◆ **指示 a**: 本文のうち「前記ベンゾトリアゾール系防錆」から「求項1に記載の粘着性組成物。」までの部分を、両端を含めて書き直してください。その際、「防錆剤」を「腐食防止剤」に置き換えてください。

◆ **本文**:
=-=-=

(58)【調査した分野】(Int.Cl.,DB名)
前記ベンゾトリアゾール系防錆剤(B)として、1H−ベンゾトリアゾール、1H−トリルトリアゾール、1−[N,N−ビス(2−エチルヘキシル)アミノメチル]ベンゾトリアゾールおよび1−[N,N−ビス(2−エチルヘキシル)アミノメチル]メチルベンゾトリアゾールからなる群から選ばれる少なくとも1種を含有することを特徴とする請求項1に記載の粘着性組成物。
【発明を実施するための形態】
【0022】
以下、本発明の実施形態について説明する。
〔粘着性組成物〕
本実施形態に係る粘着性組成物(以下「粘着性組成物P」という。)は、金属部材と接触して使用される粘着剤を構成するための粘着性組成物である。金属部材としては、好ましくは静電容量方式のタッチパネルにおける電極としての銅メッシュが例示されるが、これに限定されるものではない。
【0023】
粘着性組成物Pは、重合体を構成するモノマー単位として、水酸基を有するモノマー(水酸基含有モノマー)を15質量%超30質量%以下含有し、カルボキシル基を有するモノマー(カルボキシル基含有モノマー)を含有しない(メタ)アクリル酸エステル重合体(A)と、ベンゾトリアゾール系防錆剤(B)とを含有し、好ましくはさらに架橋剤(C)を含有する。なお、本明細書において、(メタ)アクリル酸エステルとは、アクリル酸エステル及びメタクリル酸エステルの両方を意味する。他の類似用語も同様である。また、「重合体」には「共重合体」の概念も含まれるものとする。
【0024】
上記粘着性組成物Pにおける(メタ)アクリル酸エステル重合体(A)が、当該重合体を構成するモノマー単位として、水酸基含有モノマーを上記の量で含有することにより、得られる粘着剤は、高温高湿条件(例えば、85℃、85%RHの条件下にて240時間)を施した後、常温常湿に戻したときの白化が抑制され、すなわち、耐湿熱白化性に優れたものとなる。(メタ)アクリル酸エステル重合体(A)がモノマー単位として上記の量で水酸基含有モノマーを含有すると、得られる粘着剤中に、所定量の水酸基が残存することとなる。水酸基は親水性基であり、そのような親水性基が所定量粘着剤中に存在すると、粘着剤が高温高湿条件下に置かれた場合でも、その高温高湿条件下で粘着剤に浸入した水分との相溶性が良く、その結果、粘着剤の白化が抑制されることとなる。

=-=-=

◆ **提供データ**:
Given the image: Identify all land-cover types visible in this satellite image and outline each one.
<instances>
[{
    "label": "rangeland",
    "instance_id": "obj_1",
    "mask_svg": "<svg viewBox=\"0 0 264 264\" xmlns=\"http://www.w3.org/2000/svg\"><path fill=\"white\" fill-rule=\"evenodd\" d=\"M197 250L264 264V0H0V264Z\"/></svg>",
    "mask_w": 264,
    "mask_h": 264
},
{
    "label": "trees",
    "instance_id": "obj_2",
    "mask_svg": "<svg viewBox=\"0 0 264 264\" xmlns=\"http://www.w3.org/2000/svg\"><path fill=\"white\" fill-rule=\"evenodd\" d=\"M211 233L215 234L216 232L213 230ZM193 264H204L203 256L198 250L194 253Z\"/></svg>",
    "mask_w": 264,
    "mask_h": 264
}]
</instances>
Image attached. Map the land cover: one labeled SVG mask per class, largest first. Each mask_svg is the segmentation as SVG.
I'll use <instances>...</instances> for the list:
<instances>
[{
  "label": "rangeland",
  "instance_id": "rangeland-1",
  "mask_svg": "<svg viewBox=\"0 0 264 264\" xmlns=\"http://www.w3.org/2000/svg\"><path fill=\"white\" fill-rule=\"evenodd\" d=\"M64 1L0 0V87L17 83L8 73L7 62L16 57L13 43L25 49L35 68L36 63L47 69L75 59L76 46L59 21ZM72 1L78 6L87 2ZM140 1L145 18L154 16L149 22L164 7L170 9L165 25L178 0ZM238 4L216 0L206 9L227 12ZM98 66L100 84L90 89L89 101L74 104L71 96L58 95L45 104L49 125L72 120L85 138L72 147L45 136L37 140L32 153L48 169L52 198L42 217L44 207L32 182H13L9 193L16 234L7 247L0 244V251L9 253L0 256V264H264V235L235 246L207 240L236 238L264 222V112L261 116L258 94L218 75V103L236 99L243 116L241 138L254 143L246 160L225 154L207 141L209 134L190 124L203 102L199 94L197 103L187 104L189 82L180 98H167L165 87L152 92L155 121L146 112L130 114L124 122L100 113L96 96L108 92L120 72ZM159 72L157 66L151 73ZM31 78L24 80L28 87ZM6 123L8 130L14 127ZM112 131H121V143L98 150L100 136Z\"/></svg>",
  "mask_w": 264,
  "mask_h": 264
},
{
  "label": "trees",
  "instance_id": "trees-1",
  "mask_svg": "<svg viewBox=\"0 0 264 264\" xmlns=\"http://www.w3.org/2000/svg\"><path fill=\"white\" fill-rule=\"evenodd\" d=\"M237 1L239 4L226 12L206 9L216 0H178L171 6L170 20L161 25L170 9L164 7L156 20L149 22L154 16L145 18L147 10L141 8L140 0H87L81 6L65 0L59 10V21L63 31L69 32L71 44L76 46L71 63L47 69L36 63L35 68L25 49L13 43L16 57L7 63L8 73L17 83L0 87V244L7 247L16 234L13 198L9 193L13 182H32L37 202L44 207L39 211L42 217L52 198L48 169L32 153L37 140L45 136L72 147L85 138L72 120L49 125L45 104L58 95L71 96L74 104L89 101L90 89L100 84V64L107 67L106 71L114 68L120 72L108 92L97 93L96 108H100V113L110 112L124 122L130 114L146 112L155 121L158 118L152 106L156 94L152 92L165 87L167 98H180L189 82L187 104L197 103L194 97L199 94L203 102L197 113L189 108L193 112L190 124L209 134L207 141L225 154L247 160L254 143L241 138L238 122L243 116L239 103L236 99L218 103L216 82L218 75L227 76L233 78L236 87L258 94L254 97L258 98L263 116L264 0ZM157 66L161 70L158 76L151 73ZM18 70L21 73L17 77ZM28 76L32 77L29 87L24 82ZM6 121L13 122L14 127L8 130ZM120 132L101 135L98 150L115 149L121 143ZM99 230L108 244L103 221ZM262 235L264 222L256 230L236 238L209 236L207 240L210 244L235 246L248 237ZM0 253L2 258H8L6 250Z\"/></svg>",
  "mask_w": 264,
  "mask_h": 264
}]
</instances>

=-=-=

◆ **指示 b**: レコードの中から、文字列「cover」を含む行をすべて書き出してください。大文字と小文字は区別します。

◆ **正解 a**:
前記ベンゾトリアゾール系腐食防止剤(B)として、1H−ベンゾトリアゾール、1H−トリルトリアゾール、1−[N,N−ビス(2−エチルヘキシル)アミノメチル]ベンゾトリアゾールおよび1−[N,N−ビス(2−エチルヘキシル)アミノメチル]メチルベンゾトリアゾールからなる群から選ばれる少なくとも1種を含有することを特徴とする請求項1に記載の粘着性組成物。

◆ **正解 b**:
Given the image: Identify all land-cover types visible in this satellite image and outline each one.
Image attached. Map the land cover: one labeled SVG mask per class, largest first. Each mask_svg is the segmentation as SVG.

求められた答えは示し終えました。